Write out everything in the listing from the line containing "- **Global Error" down to the end of the listing, including both that line and the last one, and give no other lines.

EXTRACTED MATERIAL:
'''
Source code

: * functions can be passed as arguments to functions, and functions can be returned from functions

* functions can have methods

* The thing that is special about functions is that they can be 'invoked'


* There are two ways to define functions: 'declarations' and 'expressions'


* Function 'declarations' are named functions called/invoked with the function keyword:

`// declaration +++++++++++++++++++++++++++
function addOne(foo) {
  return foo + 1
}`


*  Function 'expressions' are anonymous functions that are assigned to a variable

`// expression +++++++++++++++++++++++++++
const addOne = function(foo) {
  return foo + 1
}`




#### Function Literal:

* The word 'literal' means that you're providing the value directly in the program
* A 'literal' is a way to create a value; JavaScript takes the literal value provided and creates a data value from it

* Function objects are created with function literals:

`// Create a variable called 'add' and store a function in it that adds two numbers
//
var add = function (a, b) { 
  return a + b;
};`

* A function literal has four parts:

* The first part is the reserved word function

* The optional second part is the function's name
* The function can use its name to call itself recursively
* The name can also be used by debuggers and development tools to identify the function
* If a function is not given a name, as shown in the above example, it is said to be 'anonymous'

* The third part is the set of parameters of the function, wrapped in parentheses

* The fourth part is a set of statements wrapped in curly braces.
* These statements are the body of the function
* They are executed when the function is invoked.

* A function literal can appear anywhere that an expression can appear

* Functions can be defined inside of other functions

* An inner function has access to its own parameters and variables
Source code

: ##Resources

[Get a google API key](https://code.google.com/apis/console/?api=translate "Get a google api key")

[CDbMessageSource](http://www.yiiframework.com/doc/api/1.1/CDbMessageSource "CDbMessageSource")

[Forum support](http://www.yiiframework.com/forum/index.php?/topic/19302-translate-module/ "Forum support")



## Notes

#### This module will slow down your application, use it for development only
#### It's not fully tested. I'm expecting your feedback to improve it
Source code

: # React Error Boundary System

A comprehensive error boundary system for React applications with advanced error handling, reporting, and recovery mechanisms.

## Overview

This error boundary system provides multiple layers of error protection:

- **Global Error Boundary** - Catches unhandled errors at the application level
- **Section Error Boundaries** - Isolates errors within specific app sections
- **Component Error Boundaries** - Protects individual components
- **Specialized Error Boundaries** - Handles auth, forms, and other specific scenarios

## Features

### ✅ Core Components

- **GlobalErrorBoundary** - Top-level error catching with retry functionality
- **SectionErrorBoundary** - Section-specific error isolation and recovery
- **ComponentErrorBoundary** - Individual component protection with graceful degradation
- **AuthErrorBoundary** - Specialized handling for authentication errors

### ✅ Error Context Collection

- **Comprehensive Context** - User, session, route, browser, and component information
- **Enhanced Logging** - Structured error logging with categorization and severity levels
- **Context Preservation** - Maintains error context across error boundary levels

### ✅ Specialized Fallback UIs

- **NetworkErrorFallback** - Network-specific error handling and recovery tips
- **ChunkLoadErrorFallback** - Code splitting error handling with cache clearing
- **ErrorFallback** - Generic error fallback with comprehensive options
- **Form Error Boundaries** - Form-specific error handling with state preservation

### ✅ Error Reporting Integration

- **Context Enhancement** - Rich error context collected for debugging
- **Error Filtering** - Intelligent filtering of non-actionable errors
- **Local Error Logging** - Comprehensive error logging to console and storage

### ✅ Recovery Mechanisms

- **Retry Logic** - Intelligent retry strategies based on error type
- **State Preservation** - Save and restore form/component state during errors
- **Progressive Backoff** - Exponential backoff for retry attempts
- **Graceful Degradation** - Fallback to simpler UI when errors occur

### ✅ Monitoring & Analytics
'''
YOUR SOLUTION:
- **Global Error Boundary** - Catches unhandled errors at the application level
- **Section Error Boundaries** - Isolates errors within specific app sections
- **Component Error Boundaries** - Protects individual components
- **Specialized Error Boundaries** - Handles auth, forms, and other specific scenarios

## Features

### ✅ Core Components

- **GlobalErrorBoundary** - Top-level error catching with retry functionality
- **SectionErrorBoundary** - Section-specific error isolation and recovery
- **ComponentErrorBoundary** - Individual component protection with graceful degradation
- **AuthErrorBoundary** - Specialized handling for authentication errors

### ✅ Error Context Collection

- **Comprehensive Context** - User, session, route, browser, and component information
- **Enhanced Logging** - Structured error logging with categorization and severity levels
- **Context Preservation** - Maintains error context across error boundary levels

### ✅ Specialized Fallback UIs

- **NetworkErrorFallback** - Network-specific error handling and recovery tips
- **ChunkLoadErrorFallback** - Code splitting error handling with cache clearing
- **ErrorFallback** - Generic error fallback with comprehensive options
- **Form Error Boundaries** - Form-specific error handling with state preservation

### ✅ Error Reporting Integration

- **Context Enhancement** - Rich error context collected for debugging
- **Error Filtering** - Intelligent filtering of non-actionable errors
- **Local Error Logging** - Comprehensive error logging to console and storage

### ✅ Recovery Mechanisms

- **Retry Logic** - Intelligent retry strategies based on error type
- **State Preservation** - Save and restore form/component state during errors
- **Progressive Backoff** - Exponential backoff for retry attempts
- **Graceful Degradation** - Fallback to simpler UI when errors occur

### ✅ Monitoring & Analytics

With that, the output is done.